The promise of new friendships at college is exciting, but be careful not to rush into oversharing.
We’ve all heard that “your greatest friends come in college”—those lifelong friends that you toast to at the Grand Reunion or dance the night away with at your wedding reception. As freshmen, we envision ourselves surrounded by this core group of loyal companions from the get-go. We’re expected to post pictures of our fabulous new BFFs on Facebook and form an inseparable clique within a matter of weeks.
When we come to college, we don’t want to wait around. We need friends, and we need them quickly! We rush relationships. We talk about our successes and failures, our home lives and our love lives, our fears and our ambitions.

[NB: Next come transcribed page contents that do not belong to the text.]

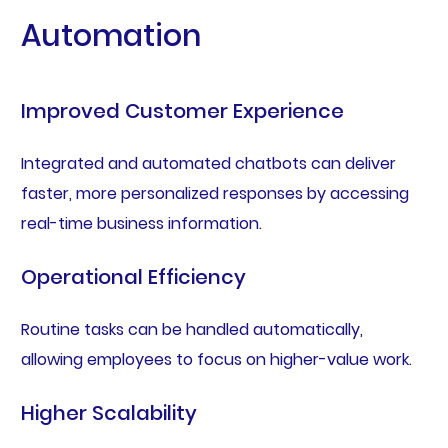
Automation
Improved Customer Experience
Integrated and automated chatbots can deliver
faster, more personalized responses by accessing
real-time business information.
Operational Efficiency
Routine tasks can be handled automatically,
allowing employees to focus on higher-value work.
Higher Scalability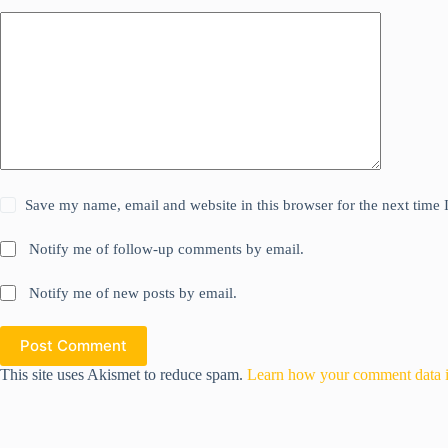
Save my name, email and website in this browser for the next time
Notify me of follow-up comments by email.
Notify me of new posts by email.
Post Comment
This site uses Akismet to reduce spam.
Learn how your comment data i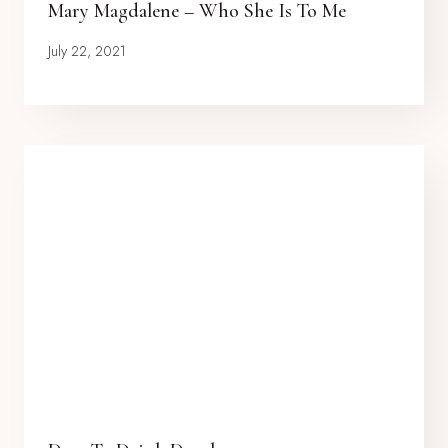
Mary Magdalene – Who She Is To Me
July 22, 2021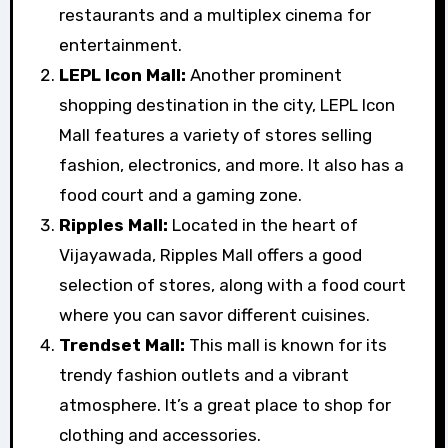
restaurants and a multiplex cinema for
entertainment.
LEPL Icon Mall:
Another prominent
shopping destination in the city, LEPL Icon
Mall features a variety of stores selling
fashion, electronics, and more. It also has a
food court and a gaming zone.
Ripples Mall:
Located in the heart of
Vijayawada, Ripples Mall offers a good
selection of stores, along with a food court
where you can savor different cuisines.
Trendset Mall:
This mall is known for its
trendy fashion outlets and a vibrant
atmosphere. It’s a great place to shop for
clothing and accessories.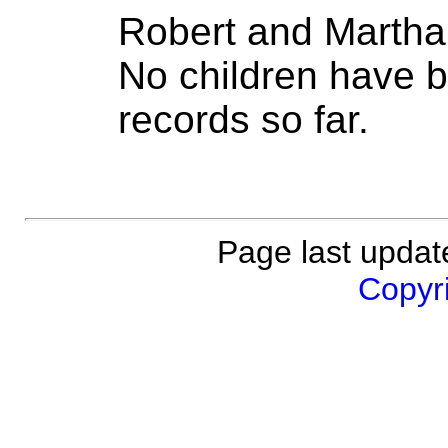
Robert and Martha
No children have b
records so far.
Page last updat
Copyri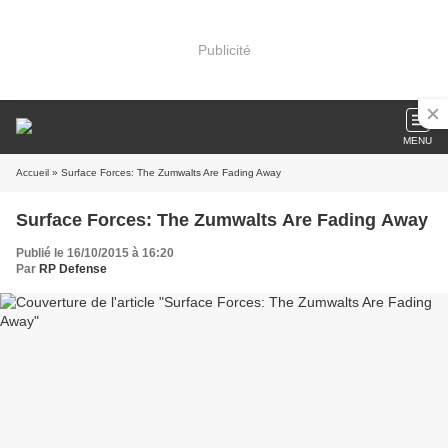
Publicité
MENU
Accueil
» Surface Forces: The Zumwalts Are Fading Away
Surface Forces: The Zumwalts Are Fading Away
Publié le 16/10/2015 à 16:20
Par
RP Defense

The problems arise when we over-share and try to force intimacy. Relationships don’t need to be physical to be intimate; close friendships are intimate in an emotional way. Premature intimacy of any kind can lead to heartache.

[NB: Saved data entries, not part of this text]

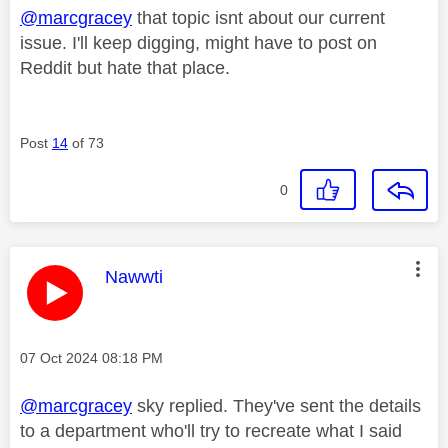
@marcgracey
that topic isnt about our current
issue. I'll keep digging, might have to post on
Reddit but hate that place.
Post
14
of 73
0
This message was authored by:
Nawwti
Message posted on
‎07 Oct 2024
08:18 PM
@marcgracey
sky replied. They've sent the details
to a department who'll try to recreate what I said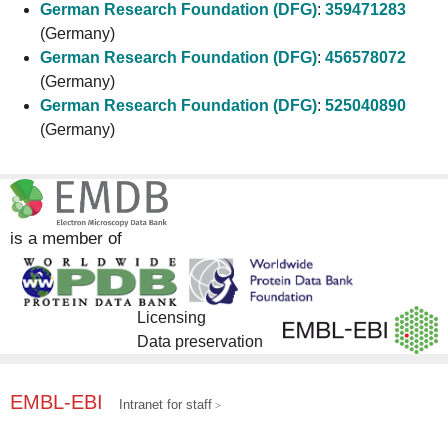
German Research Foundation (DFG)
:
359471283
(Germany)
German Research Foundation (DFG)
:
456578072
(Germany)
German Research Foundation (DFG)
:
525040890
(Germany)
is a member of
Licensing
Data preservation
EMBL-EBI
Intranet for staff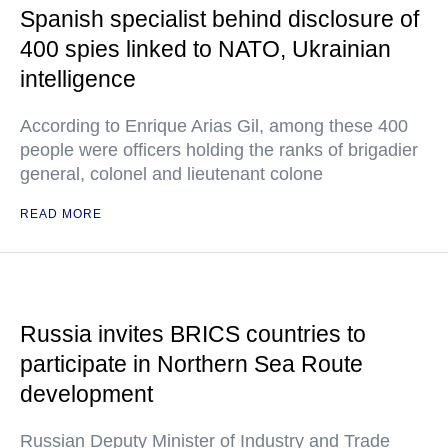
Spanish specialist behind disclosure of
400 spies linked to NATO, Ukrainian
intelligence
According to Enrique Arias Gil, among these 400
people were officers holding the ranks of brigadier
general, colonel and lieutenant colone
READ MORE
Russia invites BRICS countries to
participate in Northern Sea Route
development
Russian Deputy Minister of Industry and Trade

Imagine that you’ve had a rough day. For comfort, you confide in a new friend, Sam. After a night of venting, you decide to share a troubling secret—you feel safe.
The next day, however, you’re approached by a stranger in the hallway. The stranger places his hands on your shoulders, and says, “Hey, Sam told me what happened. Feel better!”

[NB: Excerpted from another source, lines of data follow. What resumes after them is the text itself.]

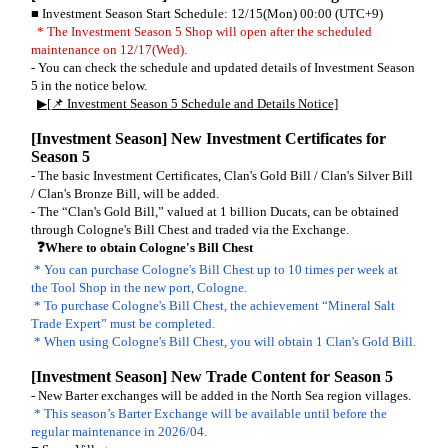
■ Investment Season Start Schedule: 12/15(Mon) 00:00 (UTC+9)
* The Investment Season 5 Shop will open after the scheduled
maintenance on 12/17(Wed).
- You can check the schedule and updated details of Investment Season
5 in the notice below.
▶[📌 Investment Season 5 Schedule and Details Notice]
[Investment Season] New Investment Certificates for
Season 5
- The basic Investment Certificates, Clan's Gold Bill / Clan's Silver Bill
/ Clan's Bronze Bill, will be added.
- The “Clan's Gold Bill,” valued at 1 billion Ducats, can be obtained
through Cologne's Bill Chest and traded via the Exchange.
❓Where to obtain Cologne's Bill Chest
* You can purchase Cologne's Bill Chest up to 10 times per week at
the Tool Shop in the new port, Cologne.
* To purchase Cologne's Bill Chest, the achievement “Mineral Salt
Trade Expert” must be completed.
* When using Cologne's Bill Chest, you will obtain 1 Clan's Gold Bill.
[Investment Season] New Trade Content for Season 5
- New Barter exchanges will be added in the North Sea region villages.
* This season’s Barter Exchange will be available until before the
regular maintenance in 2026/04.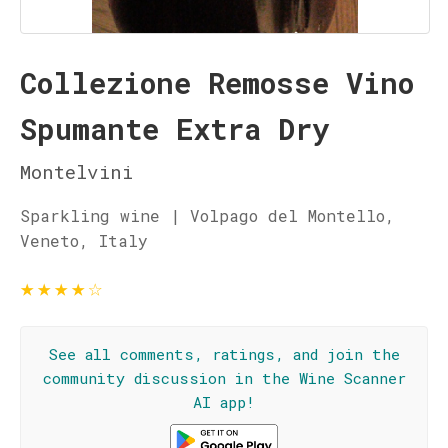
Collezione Remosse Vino
Spumante Extra Dry
Montelvini
Sparkling wine | Volpago del Montello,
Veneto, Italy
★
★
★
★
☆
See all comments, ratings, and join the
community discussion in the Wine Scanner
AI app!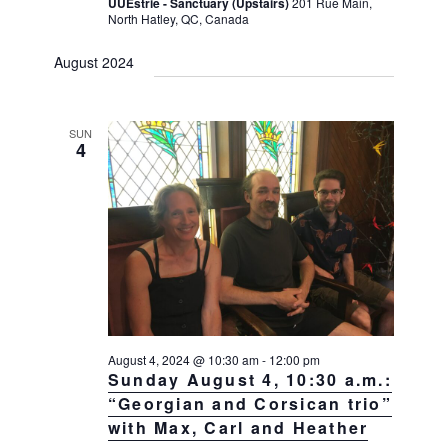
UUEstrie - Sanctuary (Upstairs)
201 Rue Main,
North Hatley, QC, Canada
August 2024
SUN
4
August 4, 2024 @ 10:30 am
-
12:00 pm
Sunday August 4, 10:30 a.m.:
“Georgian and Corsican trio”
with Max, Carl and Heather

What!? Your new friend spilled. You’re hurt, but you doubt that Sam shared your secret maliciously. Either way, what do you do? There’s an imbalance of trust.
Healthy relationships depend upon a strong foundation of trust, and trust takes time. Think carefully about your closest friends. How long have they been around? Many of our dearest friends have held prominent positions in our lives for one, five, or maybe even ten years. Often, you’ve grown up with one another, from the toddler diaper days to the teenaged braces phase. You’ve seen everything—the good and the bad. You’ve endured catty high school drama or vigorous sports team practices side-by-side. You know each other inside and out.
During the beginning of college anonymity seems devastating, yet friendships with unreciprocated trust may sting just as badly. What has been your experience with friendship in college? When do you know you can trust someone? How do you define true friendship?